Targeting NLPR3 could lead to a turnaround

Nature: Immune cells targeting NLPR3 as a major culprit in severe COVID-19 disease may bring a turnaround

In an article published on April 28 in Nature, researchers from Yale University have identified a specific immune response that leads to severe cases of COVID-19 and even death. The study was published on Preprint platform bioRxiv on April 1.

According to a paper published in Nature on 6 April, scientists have shown that novel Coronavirus infection of monocytes causes a cytokine storm, triggering a massive inflammatory response that leads to severe respiratory distress and damage to other organs in patients with severe COVID-19 cases and is life-threatening.

In the new study, the scientists studied the immune system effects of novel coronavirus infection in a mouse model of the human immune system. In addition to lung epithelial cells, lung macrophages themselves can carry the virus, the experiments found.

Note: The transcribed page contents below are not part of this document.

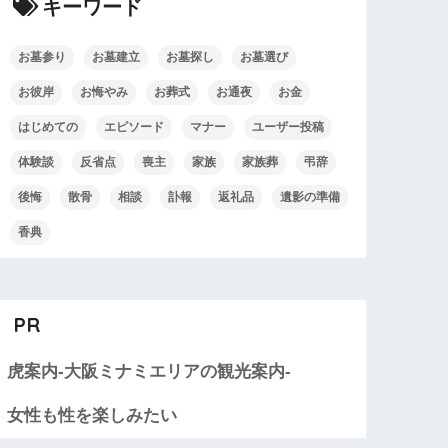
キーワード
お墓参り
お墓建立
お墓探し
お墓選び
お彼岸
お悔やみ
お葬式
お通夜
お金
はじめての
エピソード
マナー
ユーザー投稿
体験談
反省点
喪主
家族
家族葬
弔辞
後悔
散骨
相談
訃報
返礼品
遺影の準備
香典
PR
虎案内-大阪ミナミエリアの観光案内-
女性も性を楽しみたい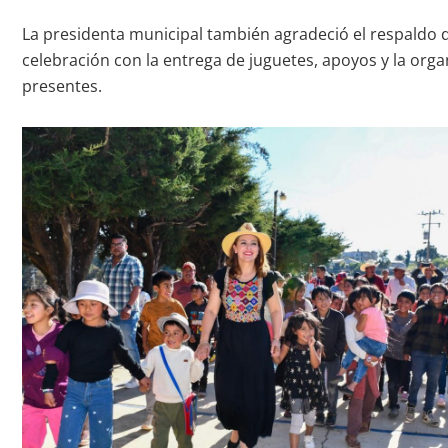
La presidenta municipal también agradeció el respaldo de
celebración con la entrega de juguetes, apoyos y la orga
presentes.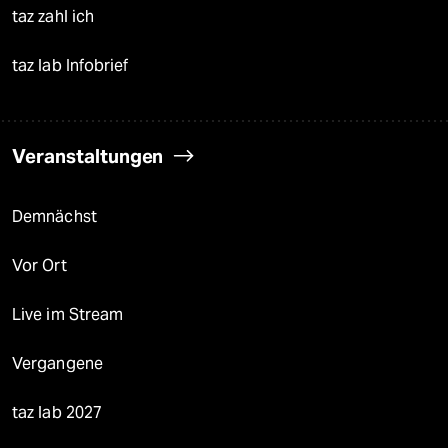
taz zahl ich
taz lab Infobrief
Veranstaltungen
Demnächst
Vor Ort
Live im Stream
Vergangene
taz lab 2027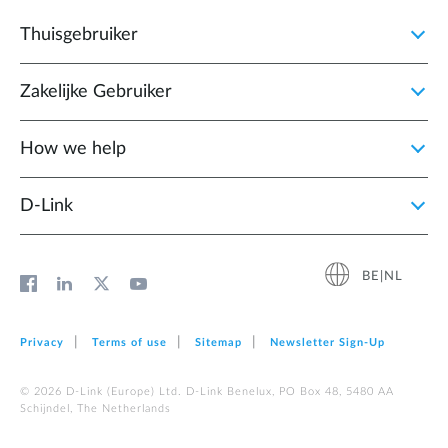
Thuisgebruiker
Zakelijke Gebruiker
How we help
D‑Link
BE|NL
Privacy
Terms of use
Sitemap
Newsletter Sign‑Up
© 2026 D‑Link (Europe) Ltd. D-Link Benelux, PO Box 48, 5480 AA
Schijndel, The Netherlands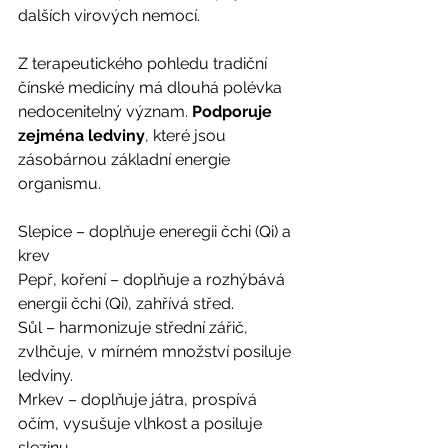
dalších virových nemocí. 
Z terapeutického pohledu tradiční 
čínské medicíny má dlouhá polévka 
nedocenitelný význam. 
Podporuje 
zejména ledviny
, které jsou 
zásobárnou základní energie 
organismu. 
Slepice – doplňuje eneregii čchi (Qi) a 
krev 
Pepř, koření – doplňuje a rozhýbává 
energii čchi (Qi), zahřívá střed. 
Sůl – harmonizuje střední zářič, 
zvlhčuje, v mírném množství posiluje 
ledviny. 
Mrkev – doplňuje játra, prospívá 
očím, vysušuje vlhkost a posiluje 
slezinu. 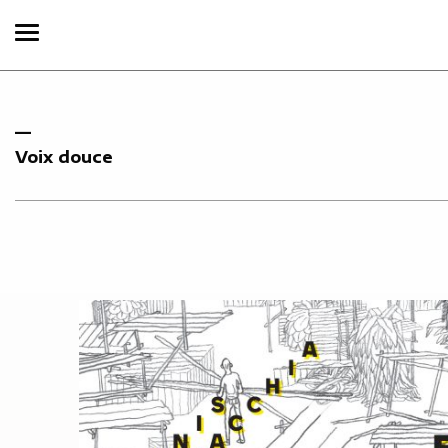
Voix douce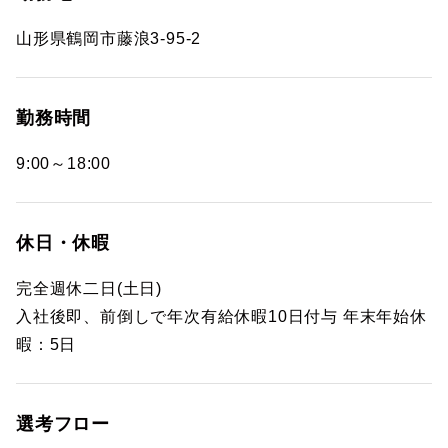
山形県鶴岡市藤浪3-95-2
勤務時間
9:00～18:00
休日・休暇
完全週休二日(土日)
入社後即、前倒しで年次有給休暇10日付与 年末年始休
暇：5日
選考フロー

Novel coronavirus replicates in macrophages

Inflammatory bodies are activated and release cytokines after novel coronavirus detection in macrophages. The inflammatory response of macrophages may be a means of blocking the replication of the Novel coronavirus, in which the infection is terminated by pyrosis (a newly discovered programmed cell death with the release of large quantities of pro-inflammatory factors). However, the cytokines released will recruit more immune cells from the blood to the lungs, exacerbating the vicious cycle of pneumonia. "It's like A broadcast system, but in this case the message is deadly," said corresponding author Richard A. Flavell.

After infection with Novel coronavirus, the inflammosome signaling pathway activates and drives macrophage pyrosis

In mouse models, the researchers prevented severe respiratory distress in mice by blocking NLPR3 inflammasome signaling. Although immune cells can still be infected by the virus, the inflammasome signaling pathway is blocked and cytokines are no longer released. Accordingly, infected immune cells do not initiate pyrophosis, viral replication restarts, and more viruses are released.

Treatment of mouse models with NLRP3 inhibitors alleviates inflammation

Nevertheless, researchers believe that blocking inflammasome signaling in combination with antiviral therapy is promising as a way to treat COVID-19 and prevent severe cases of COVID-19. No drugs that block the NLPR3 pathway are currently approved, but several companies are developing them, Flavell said.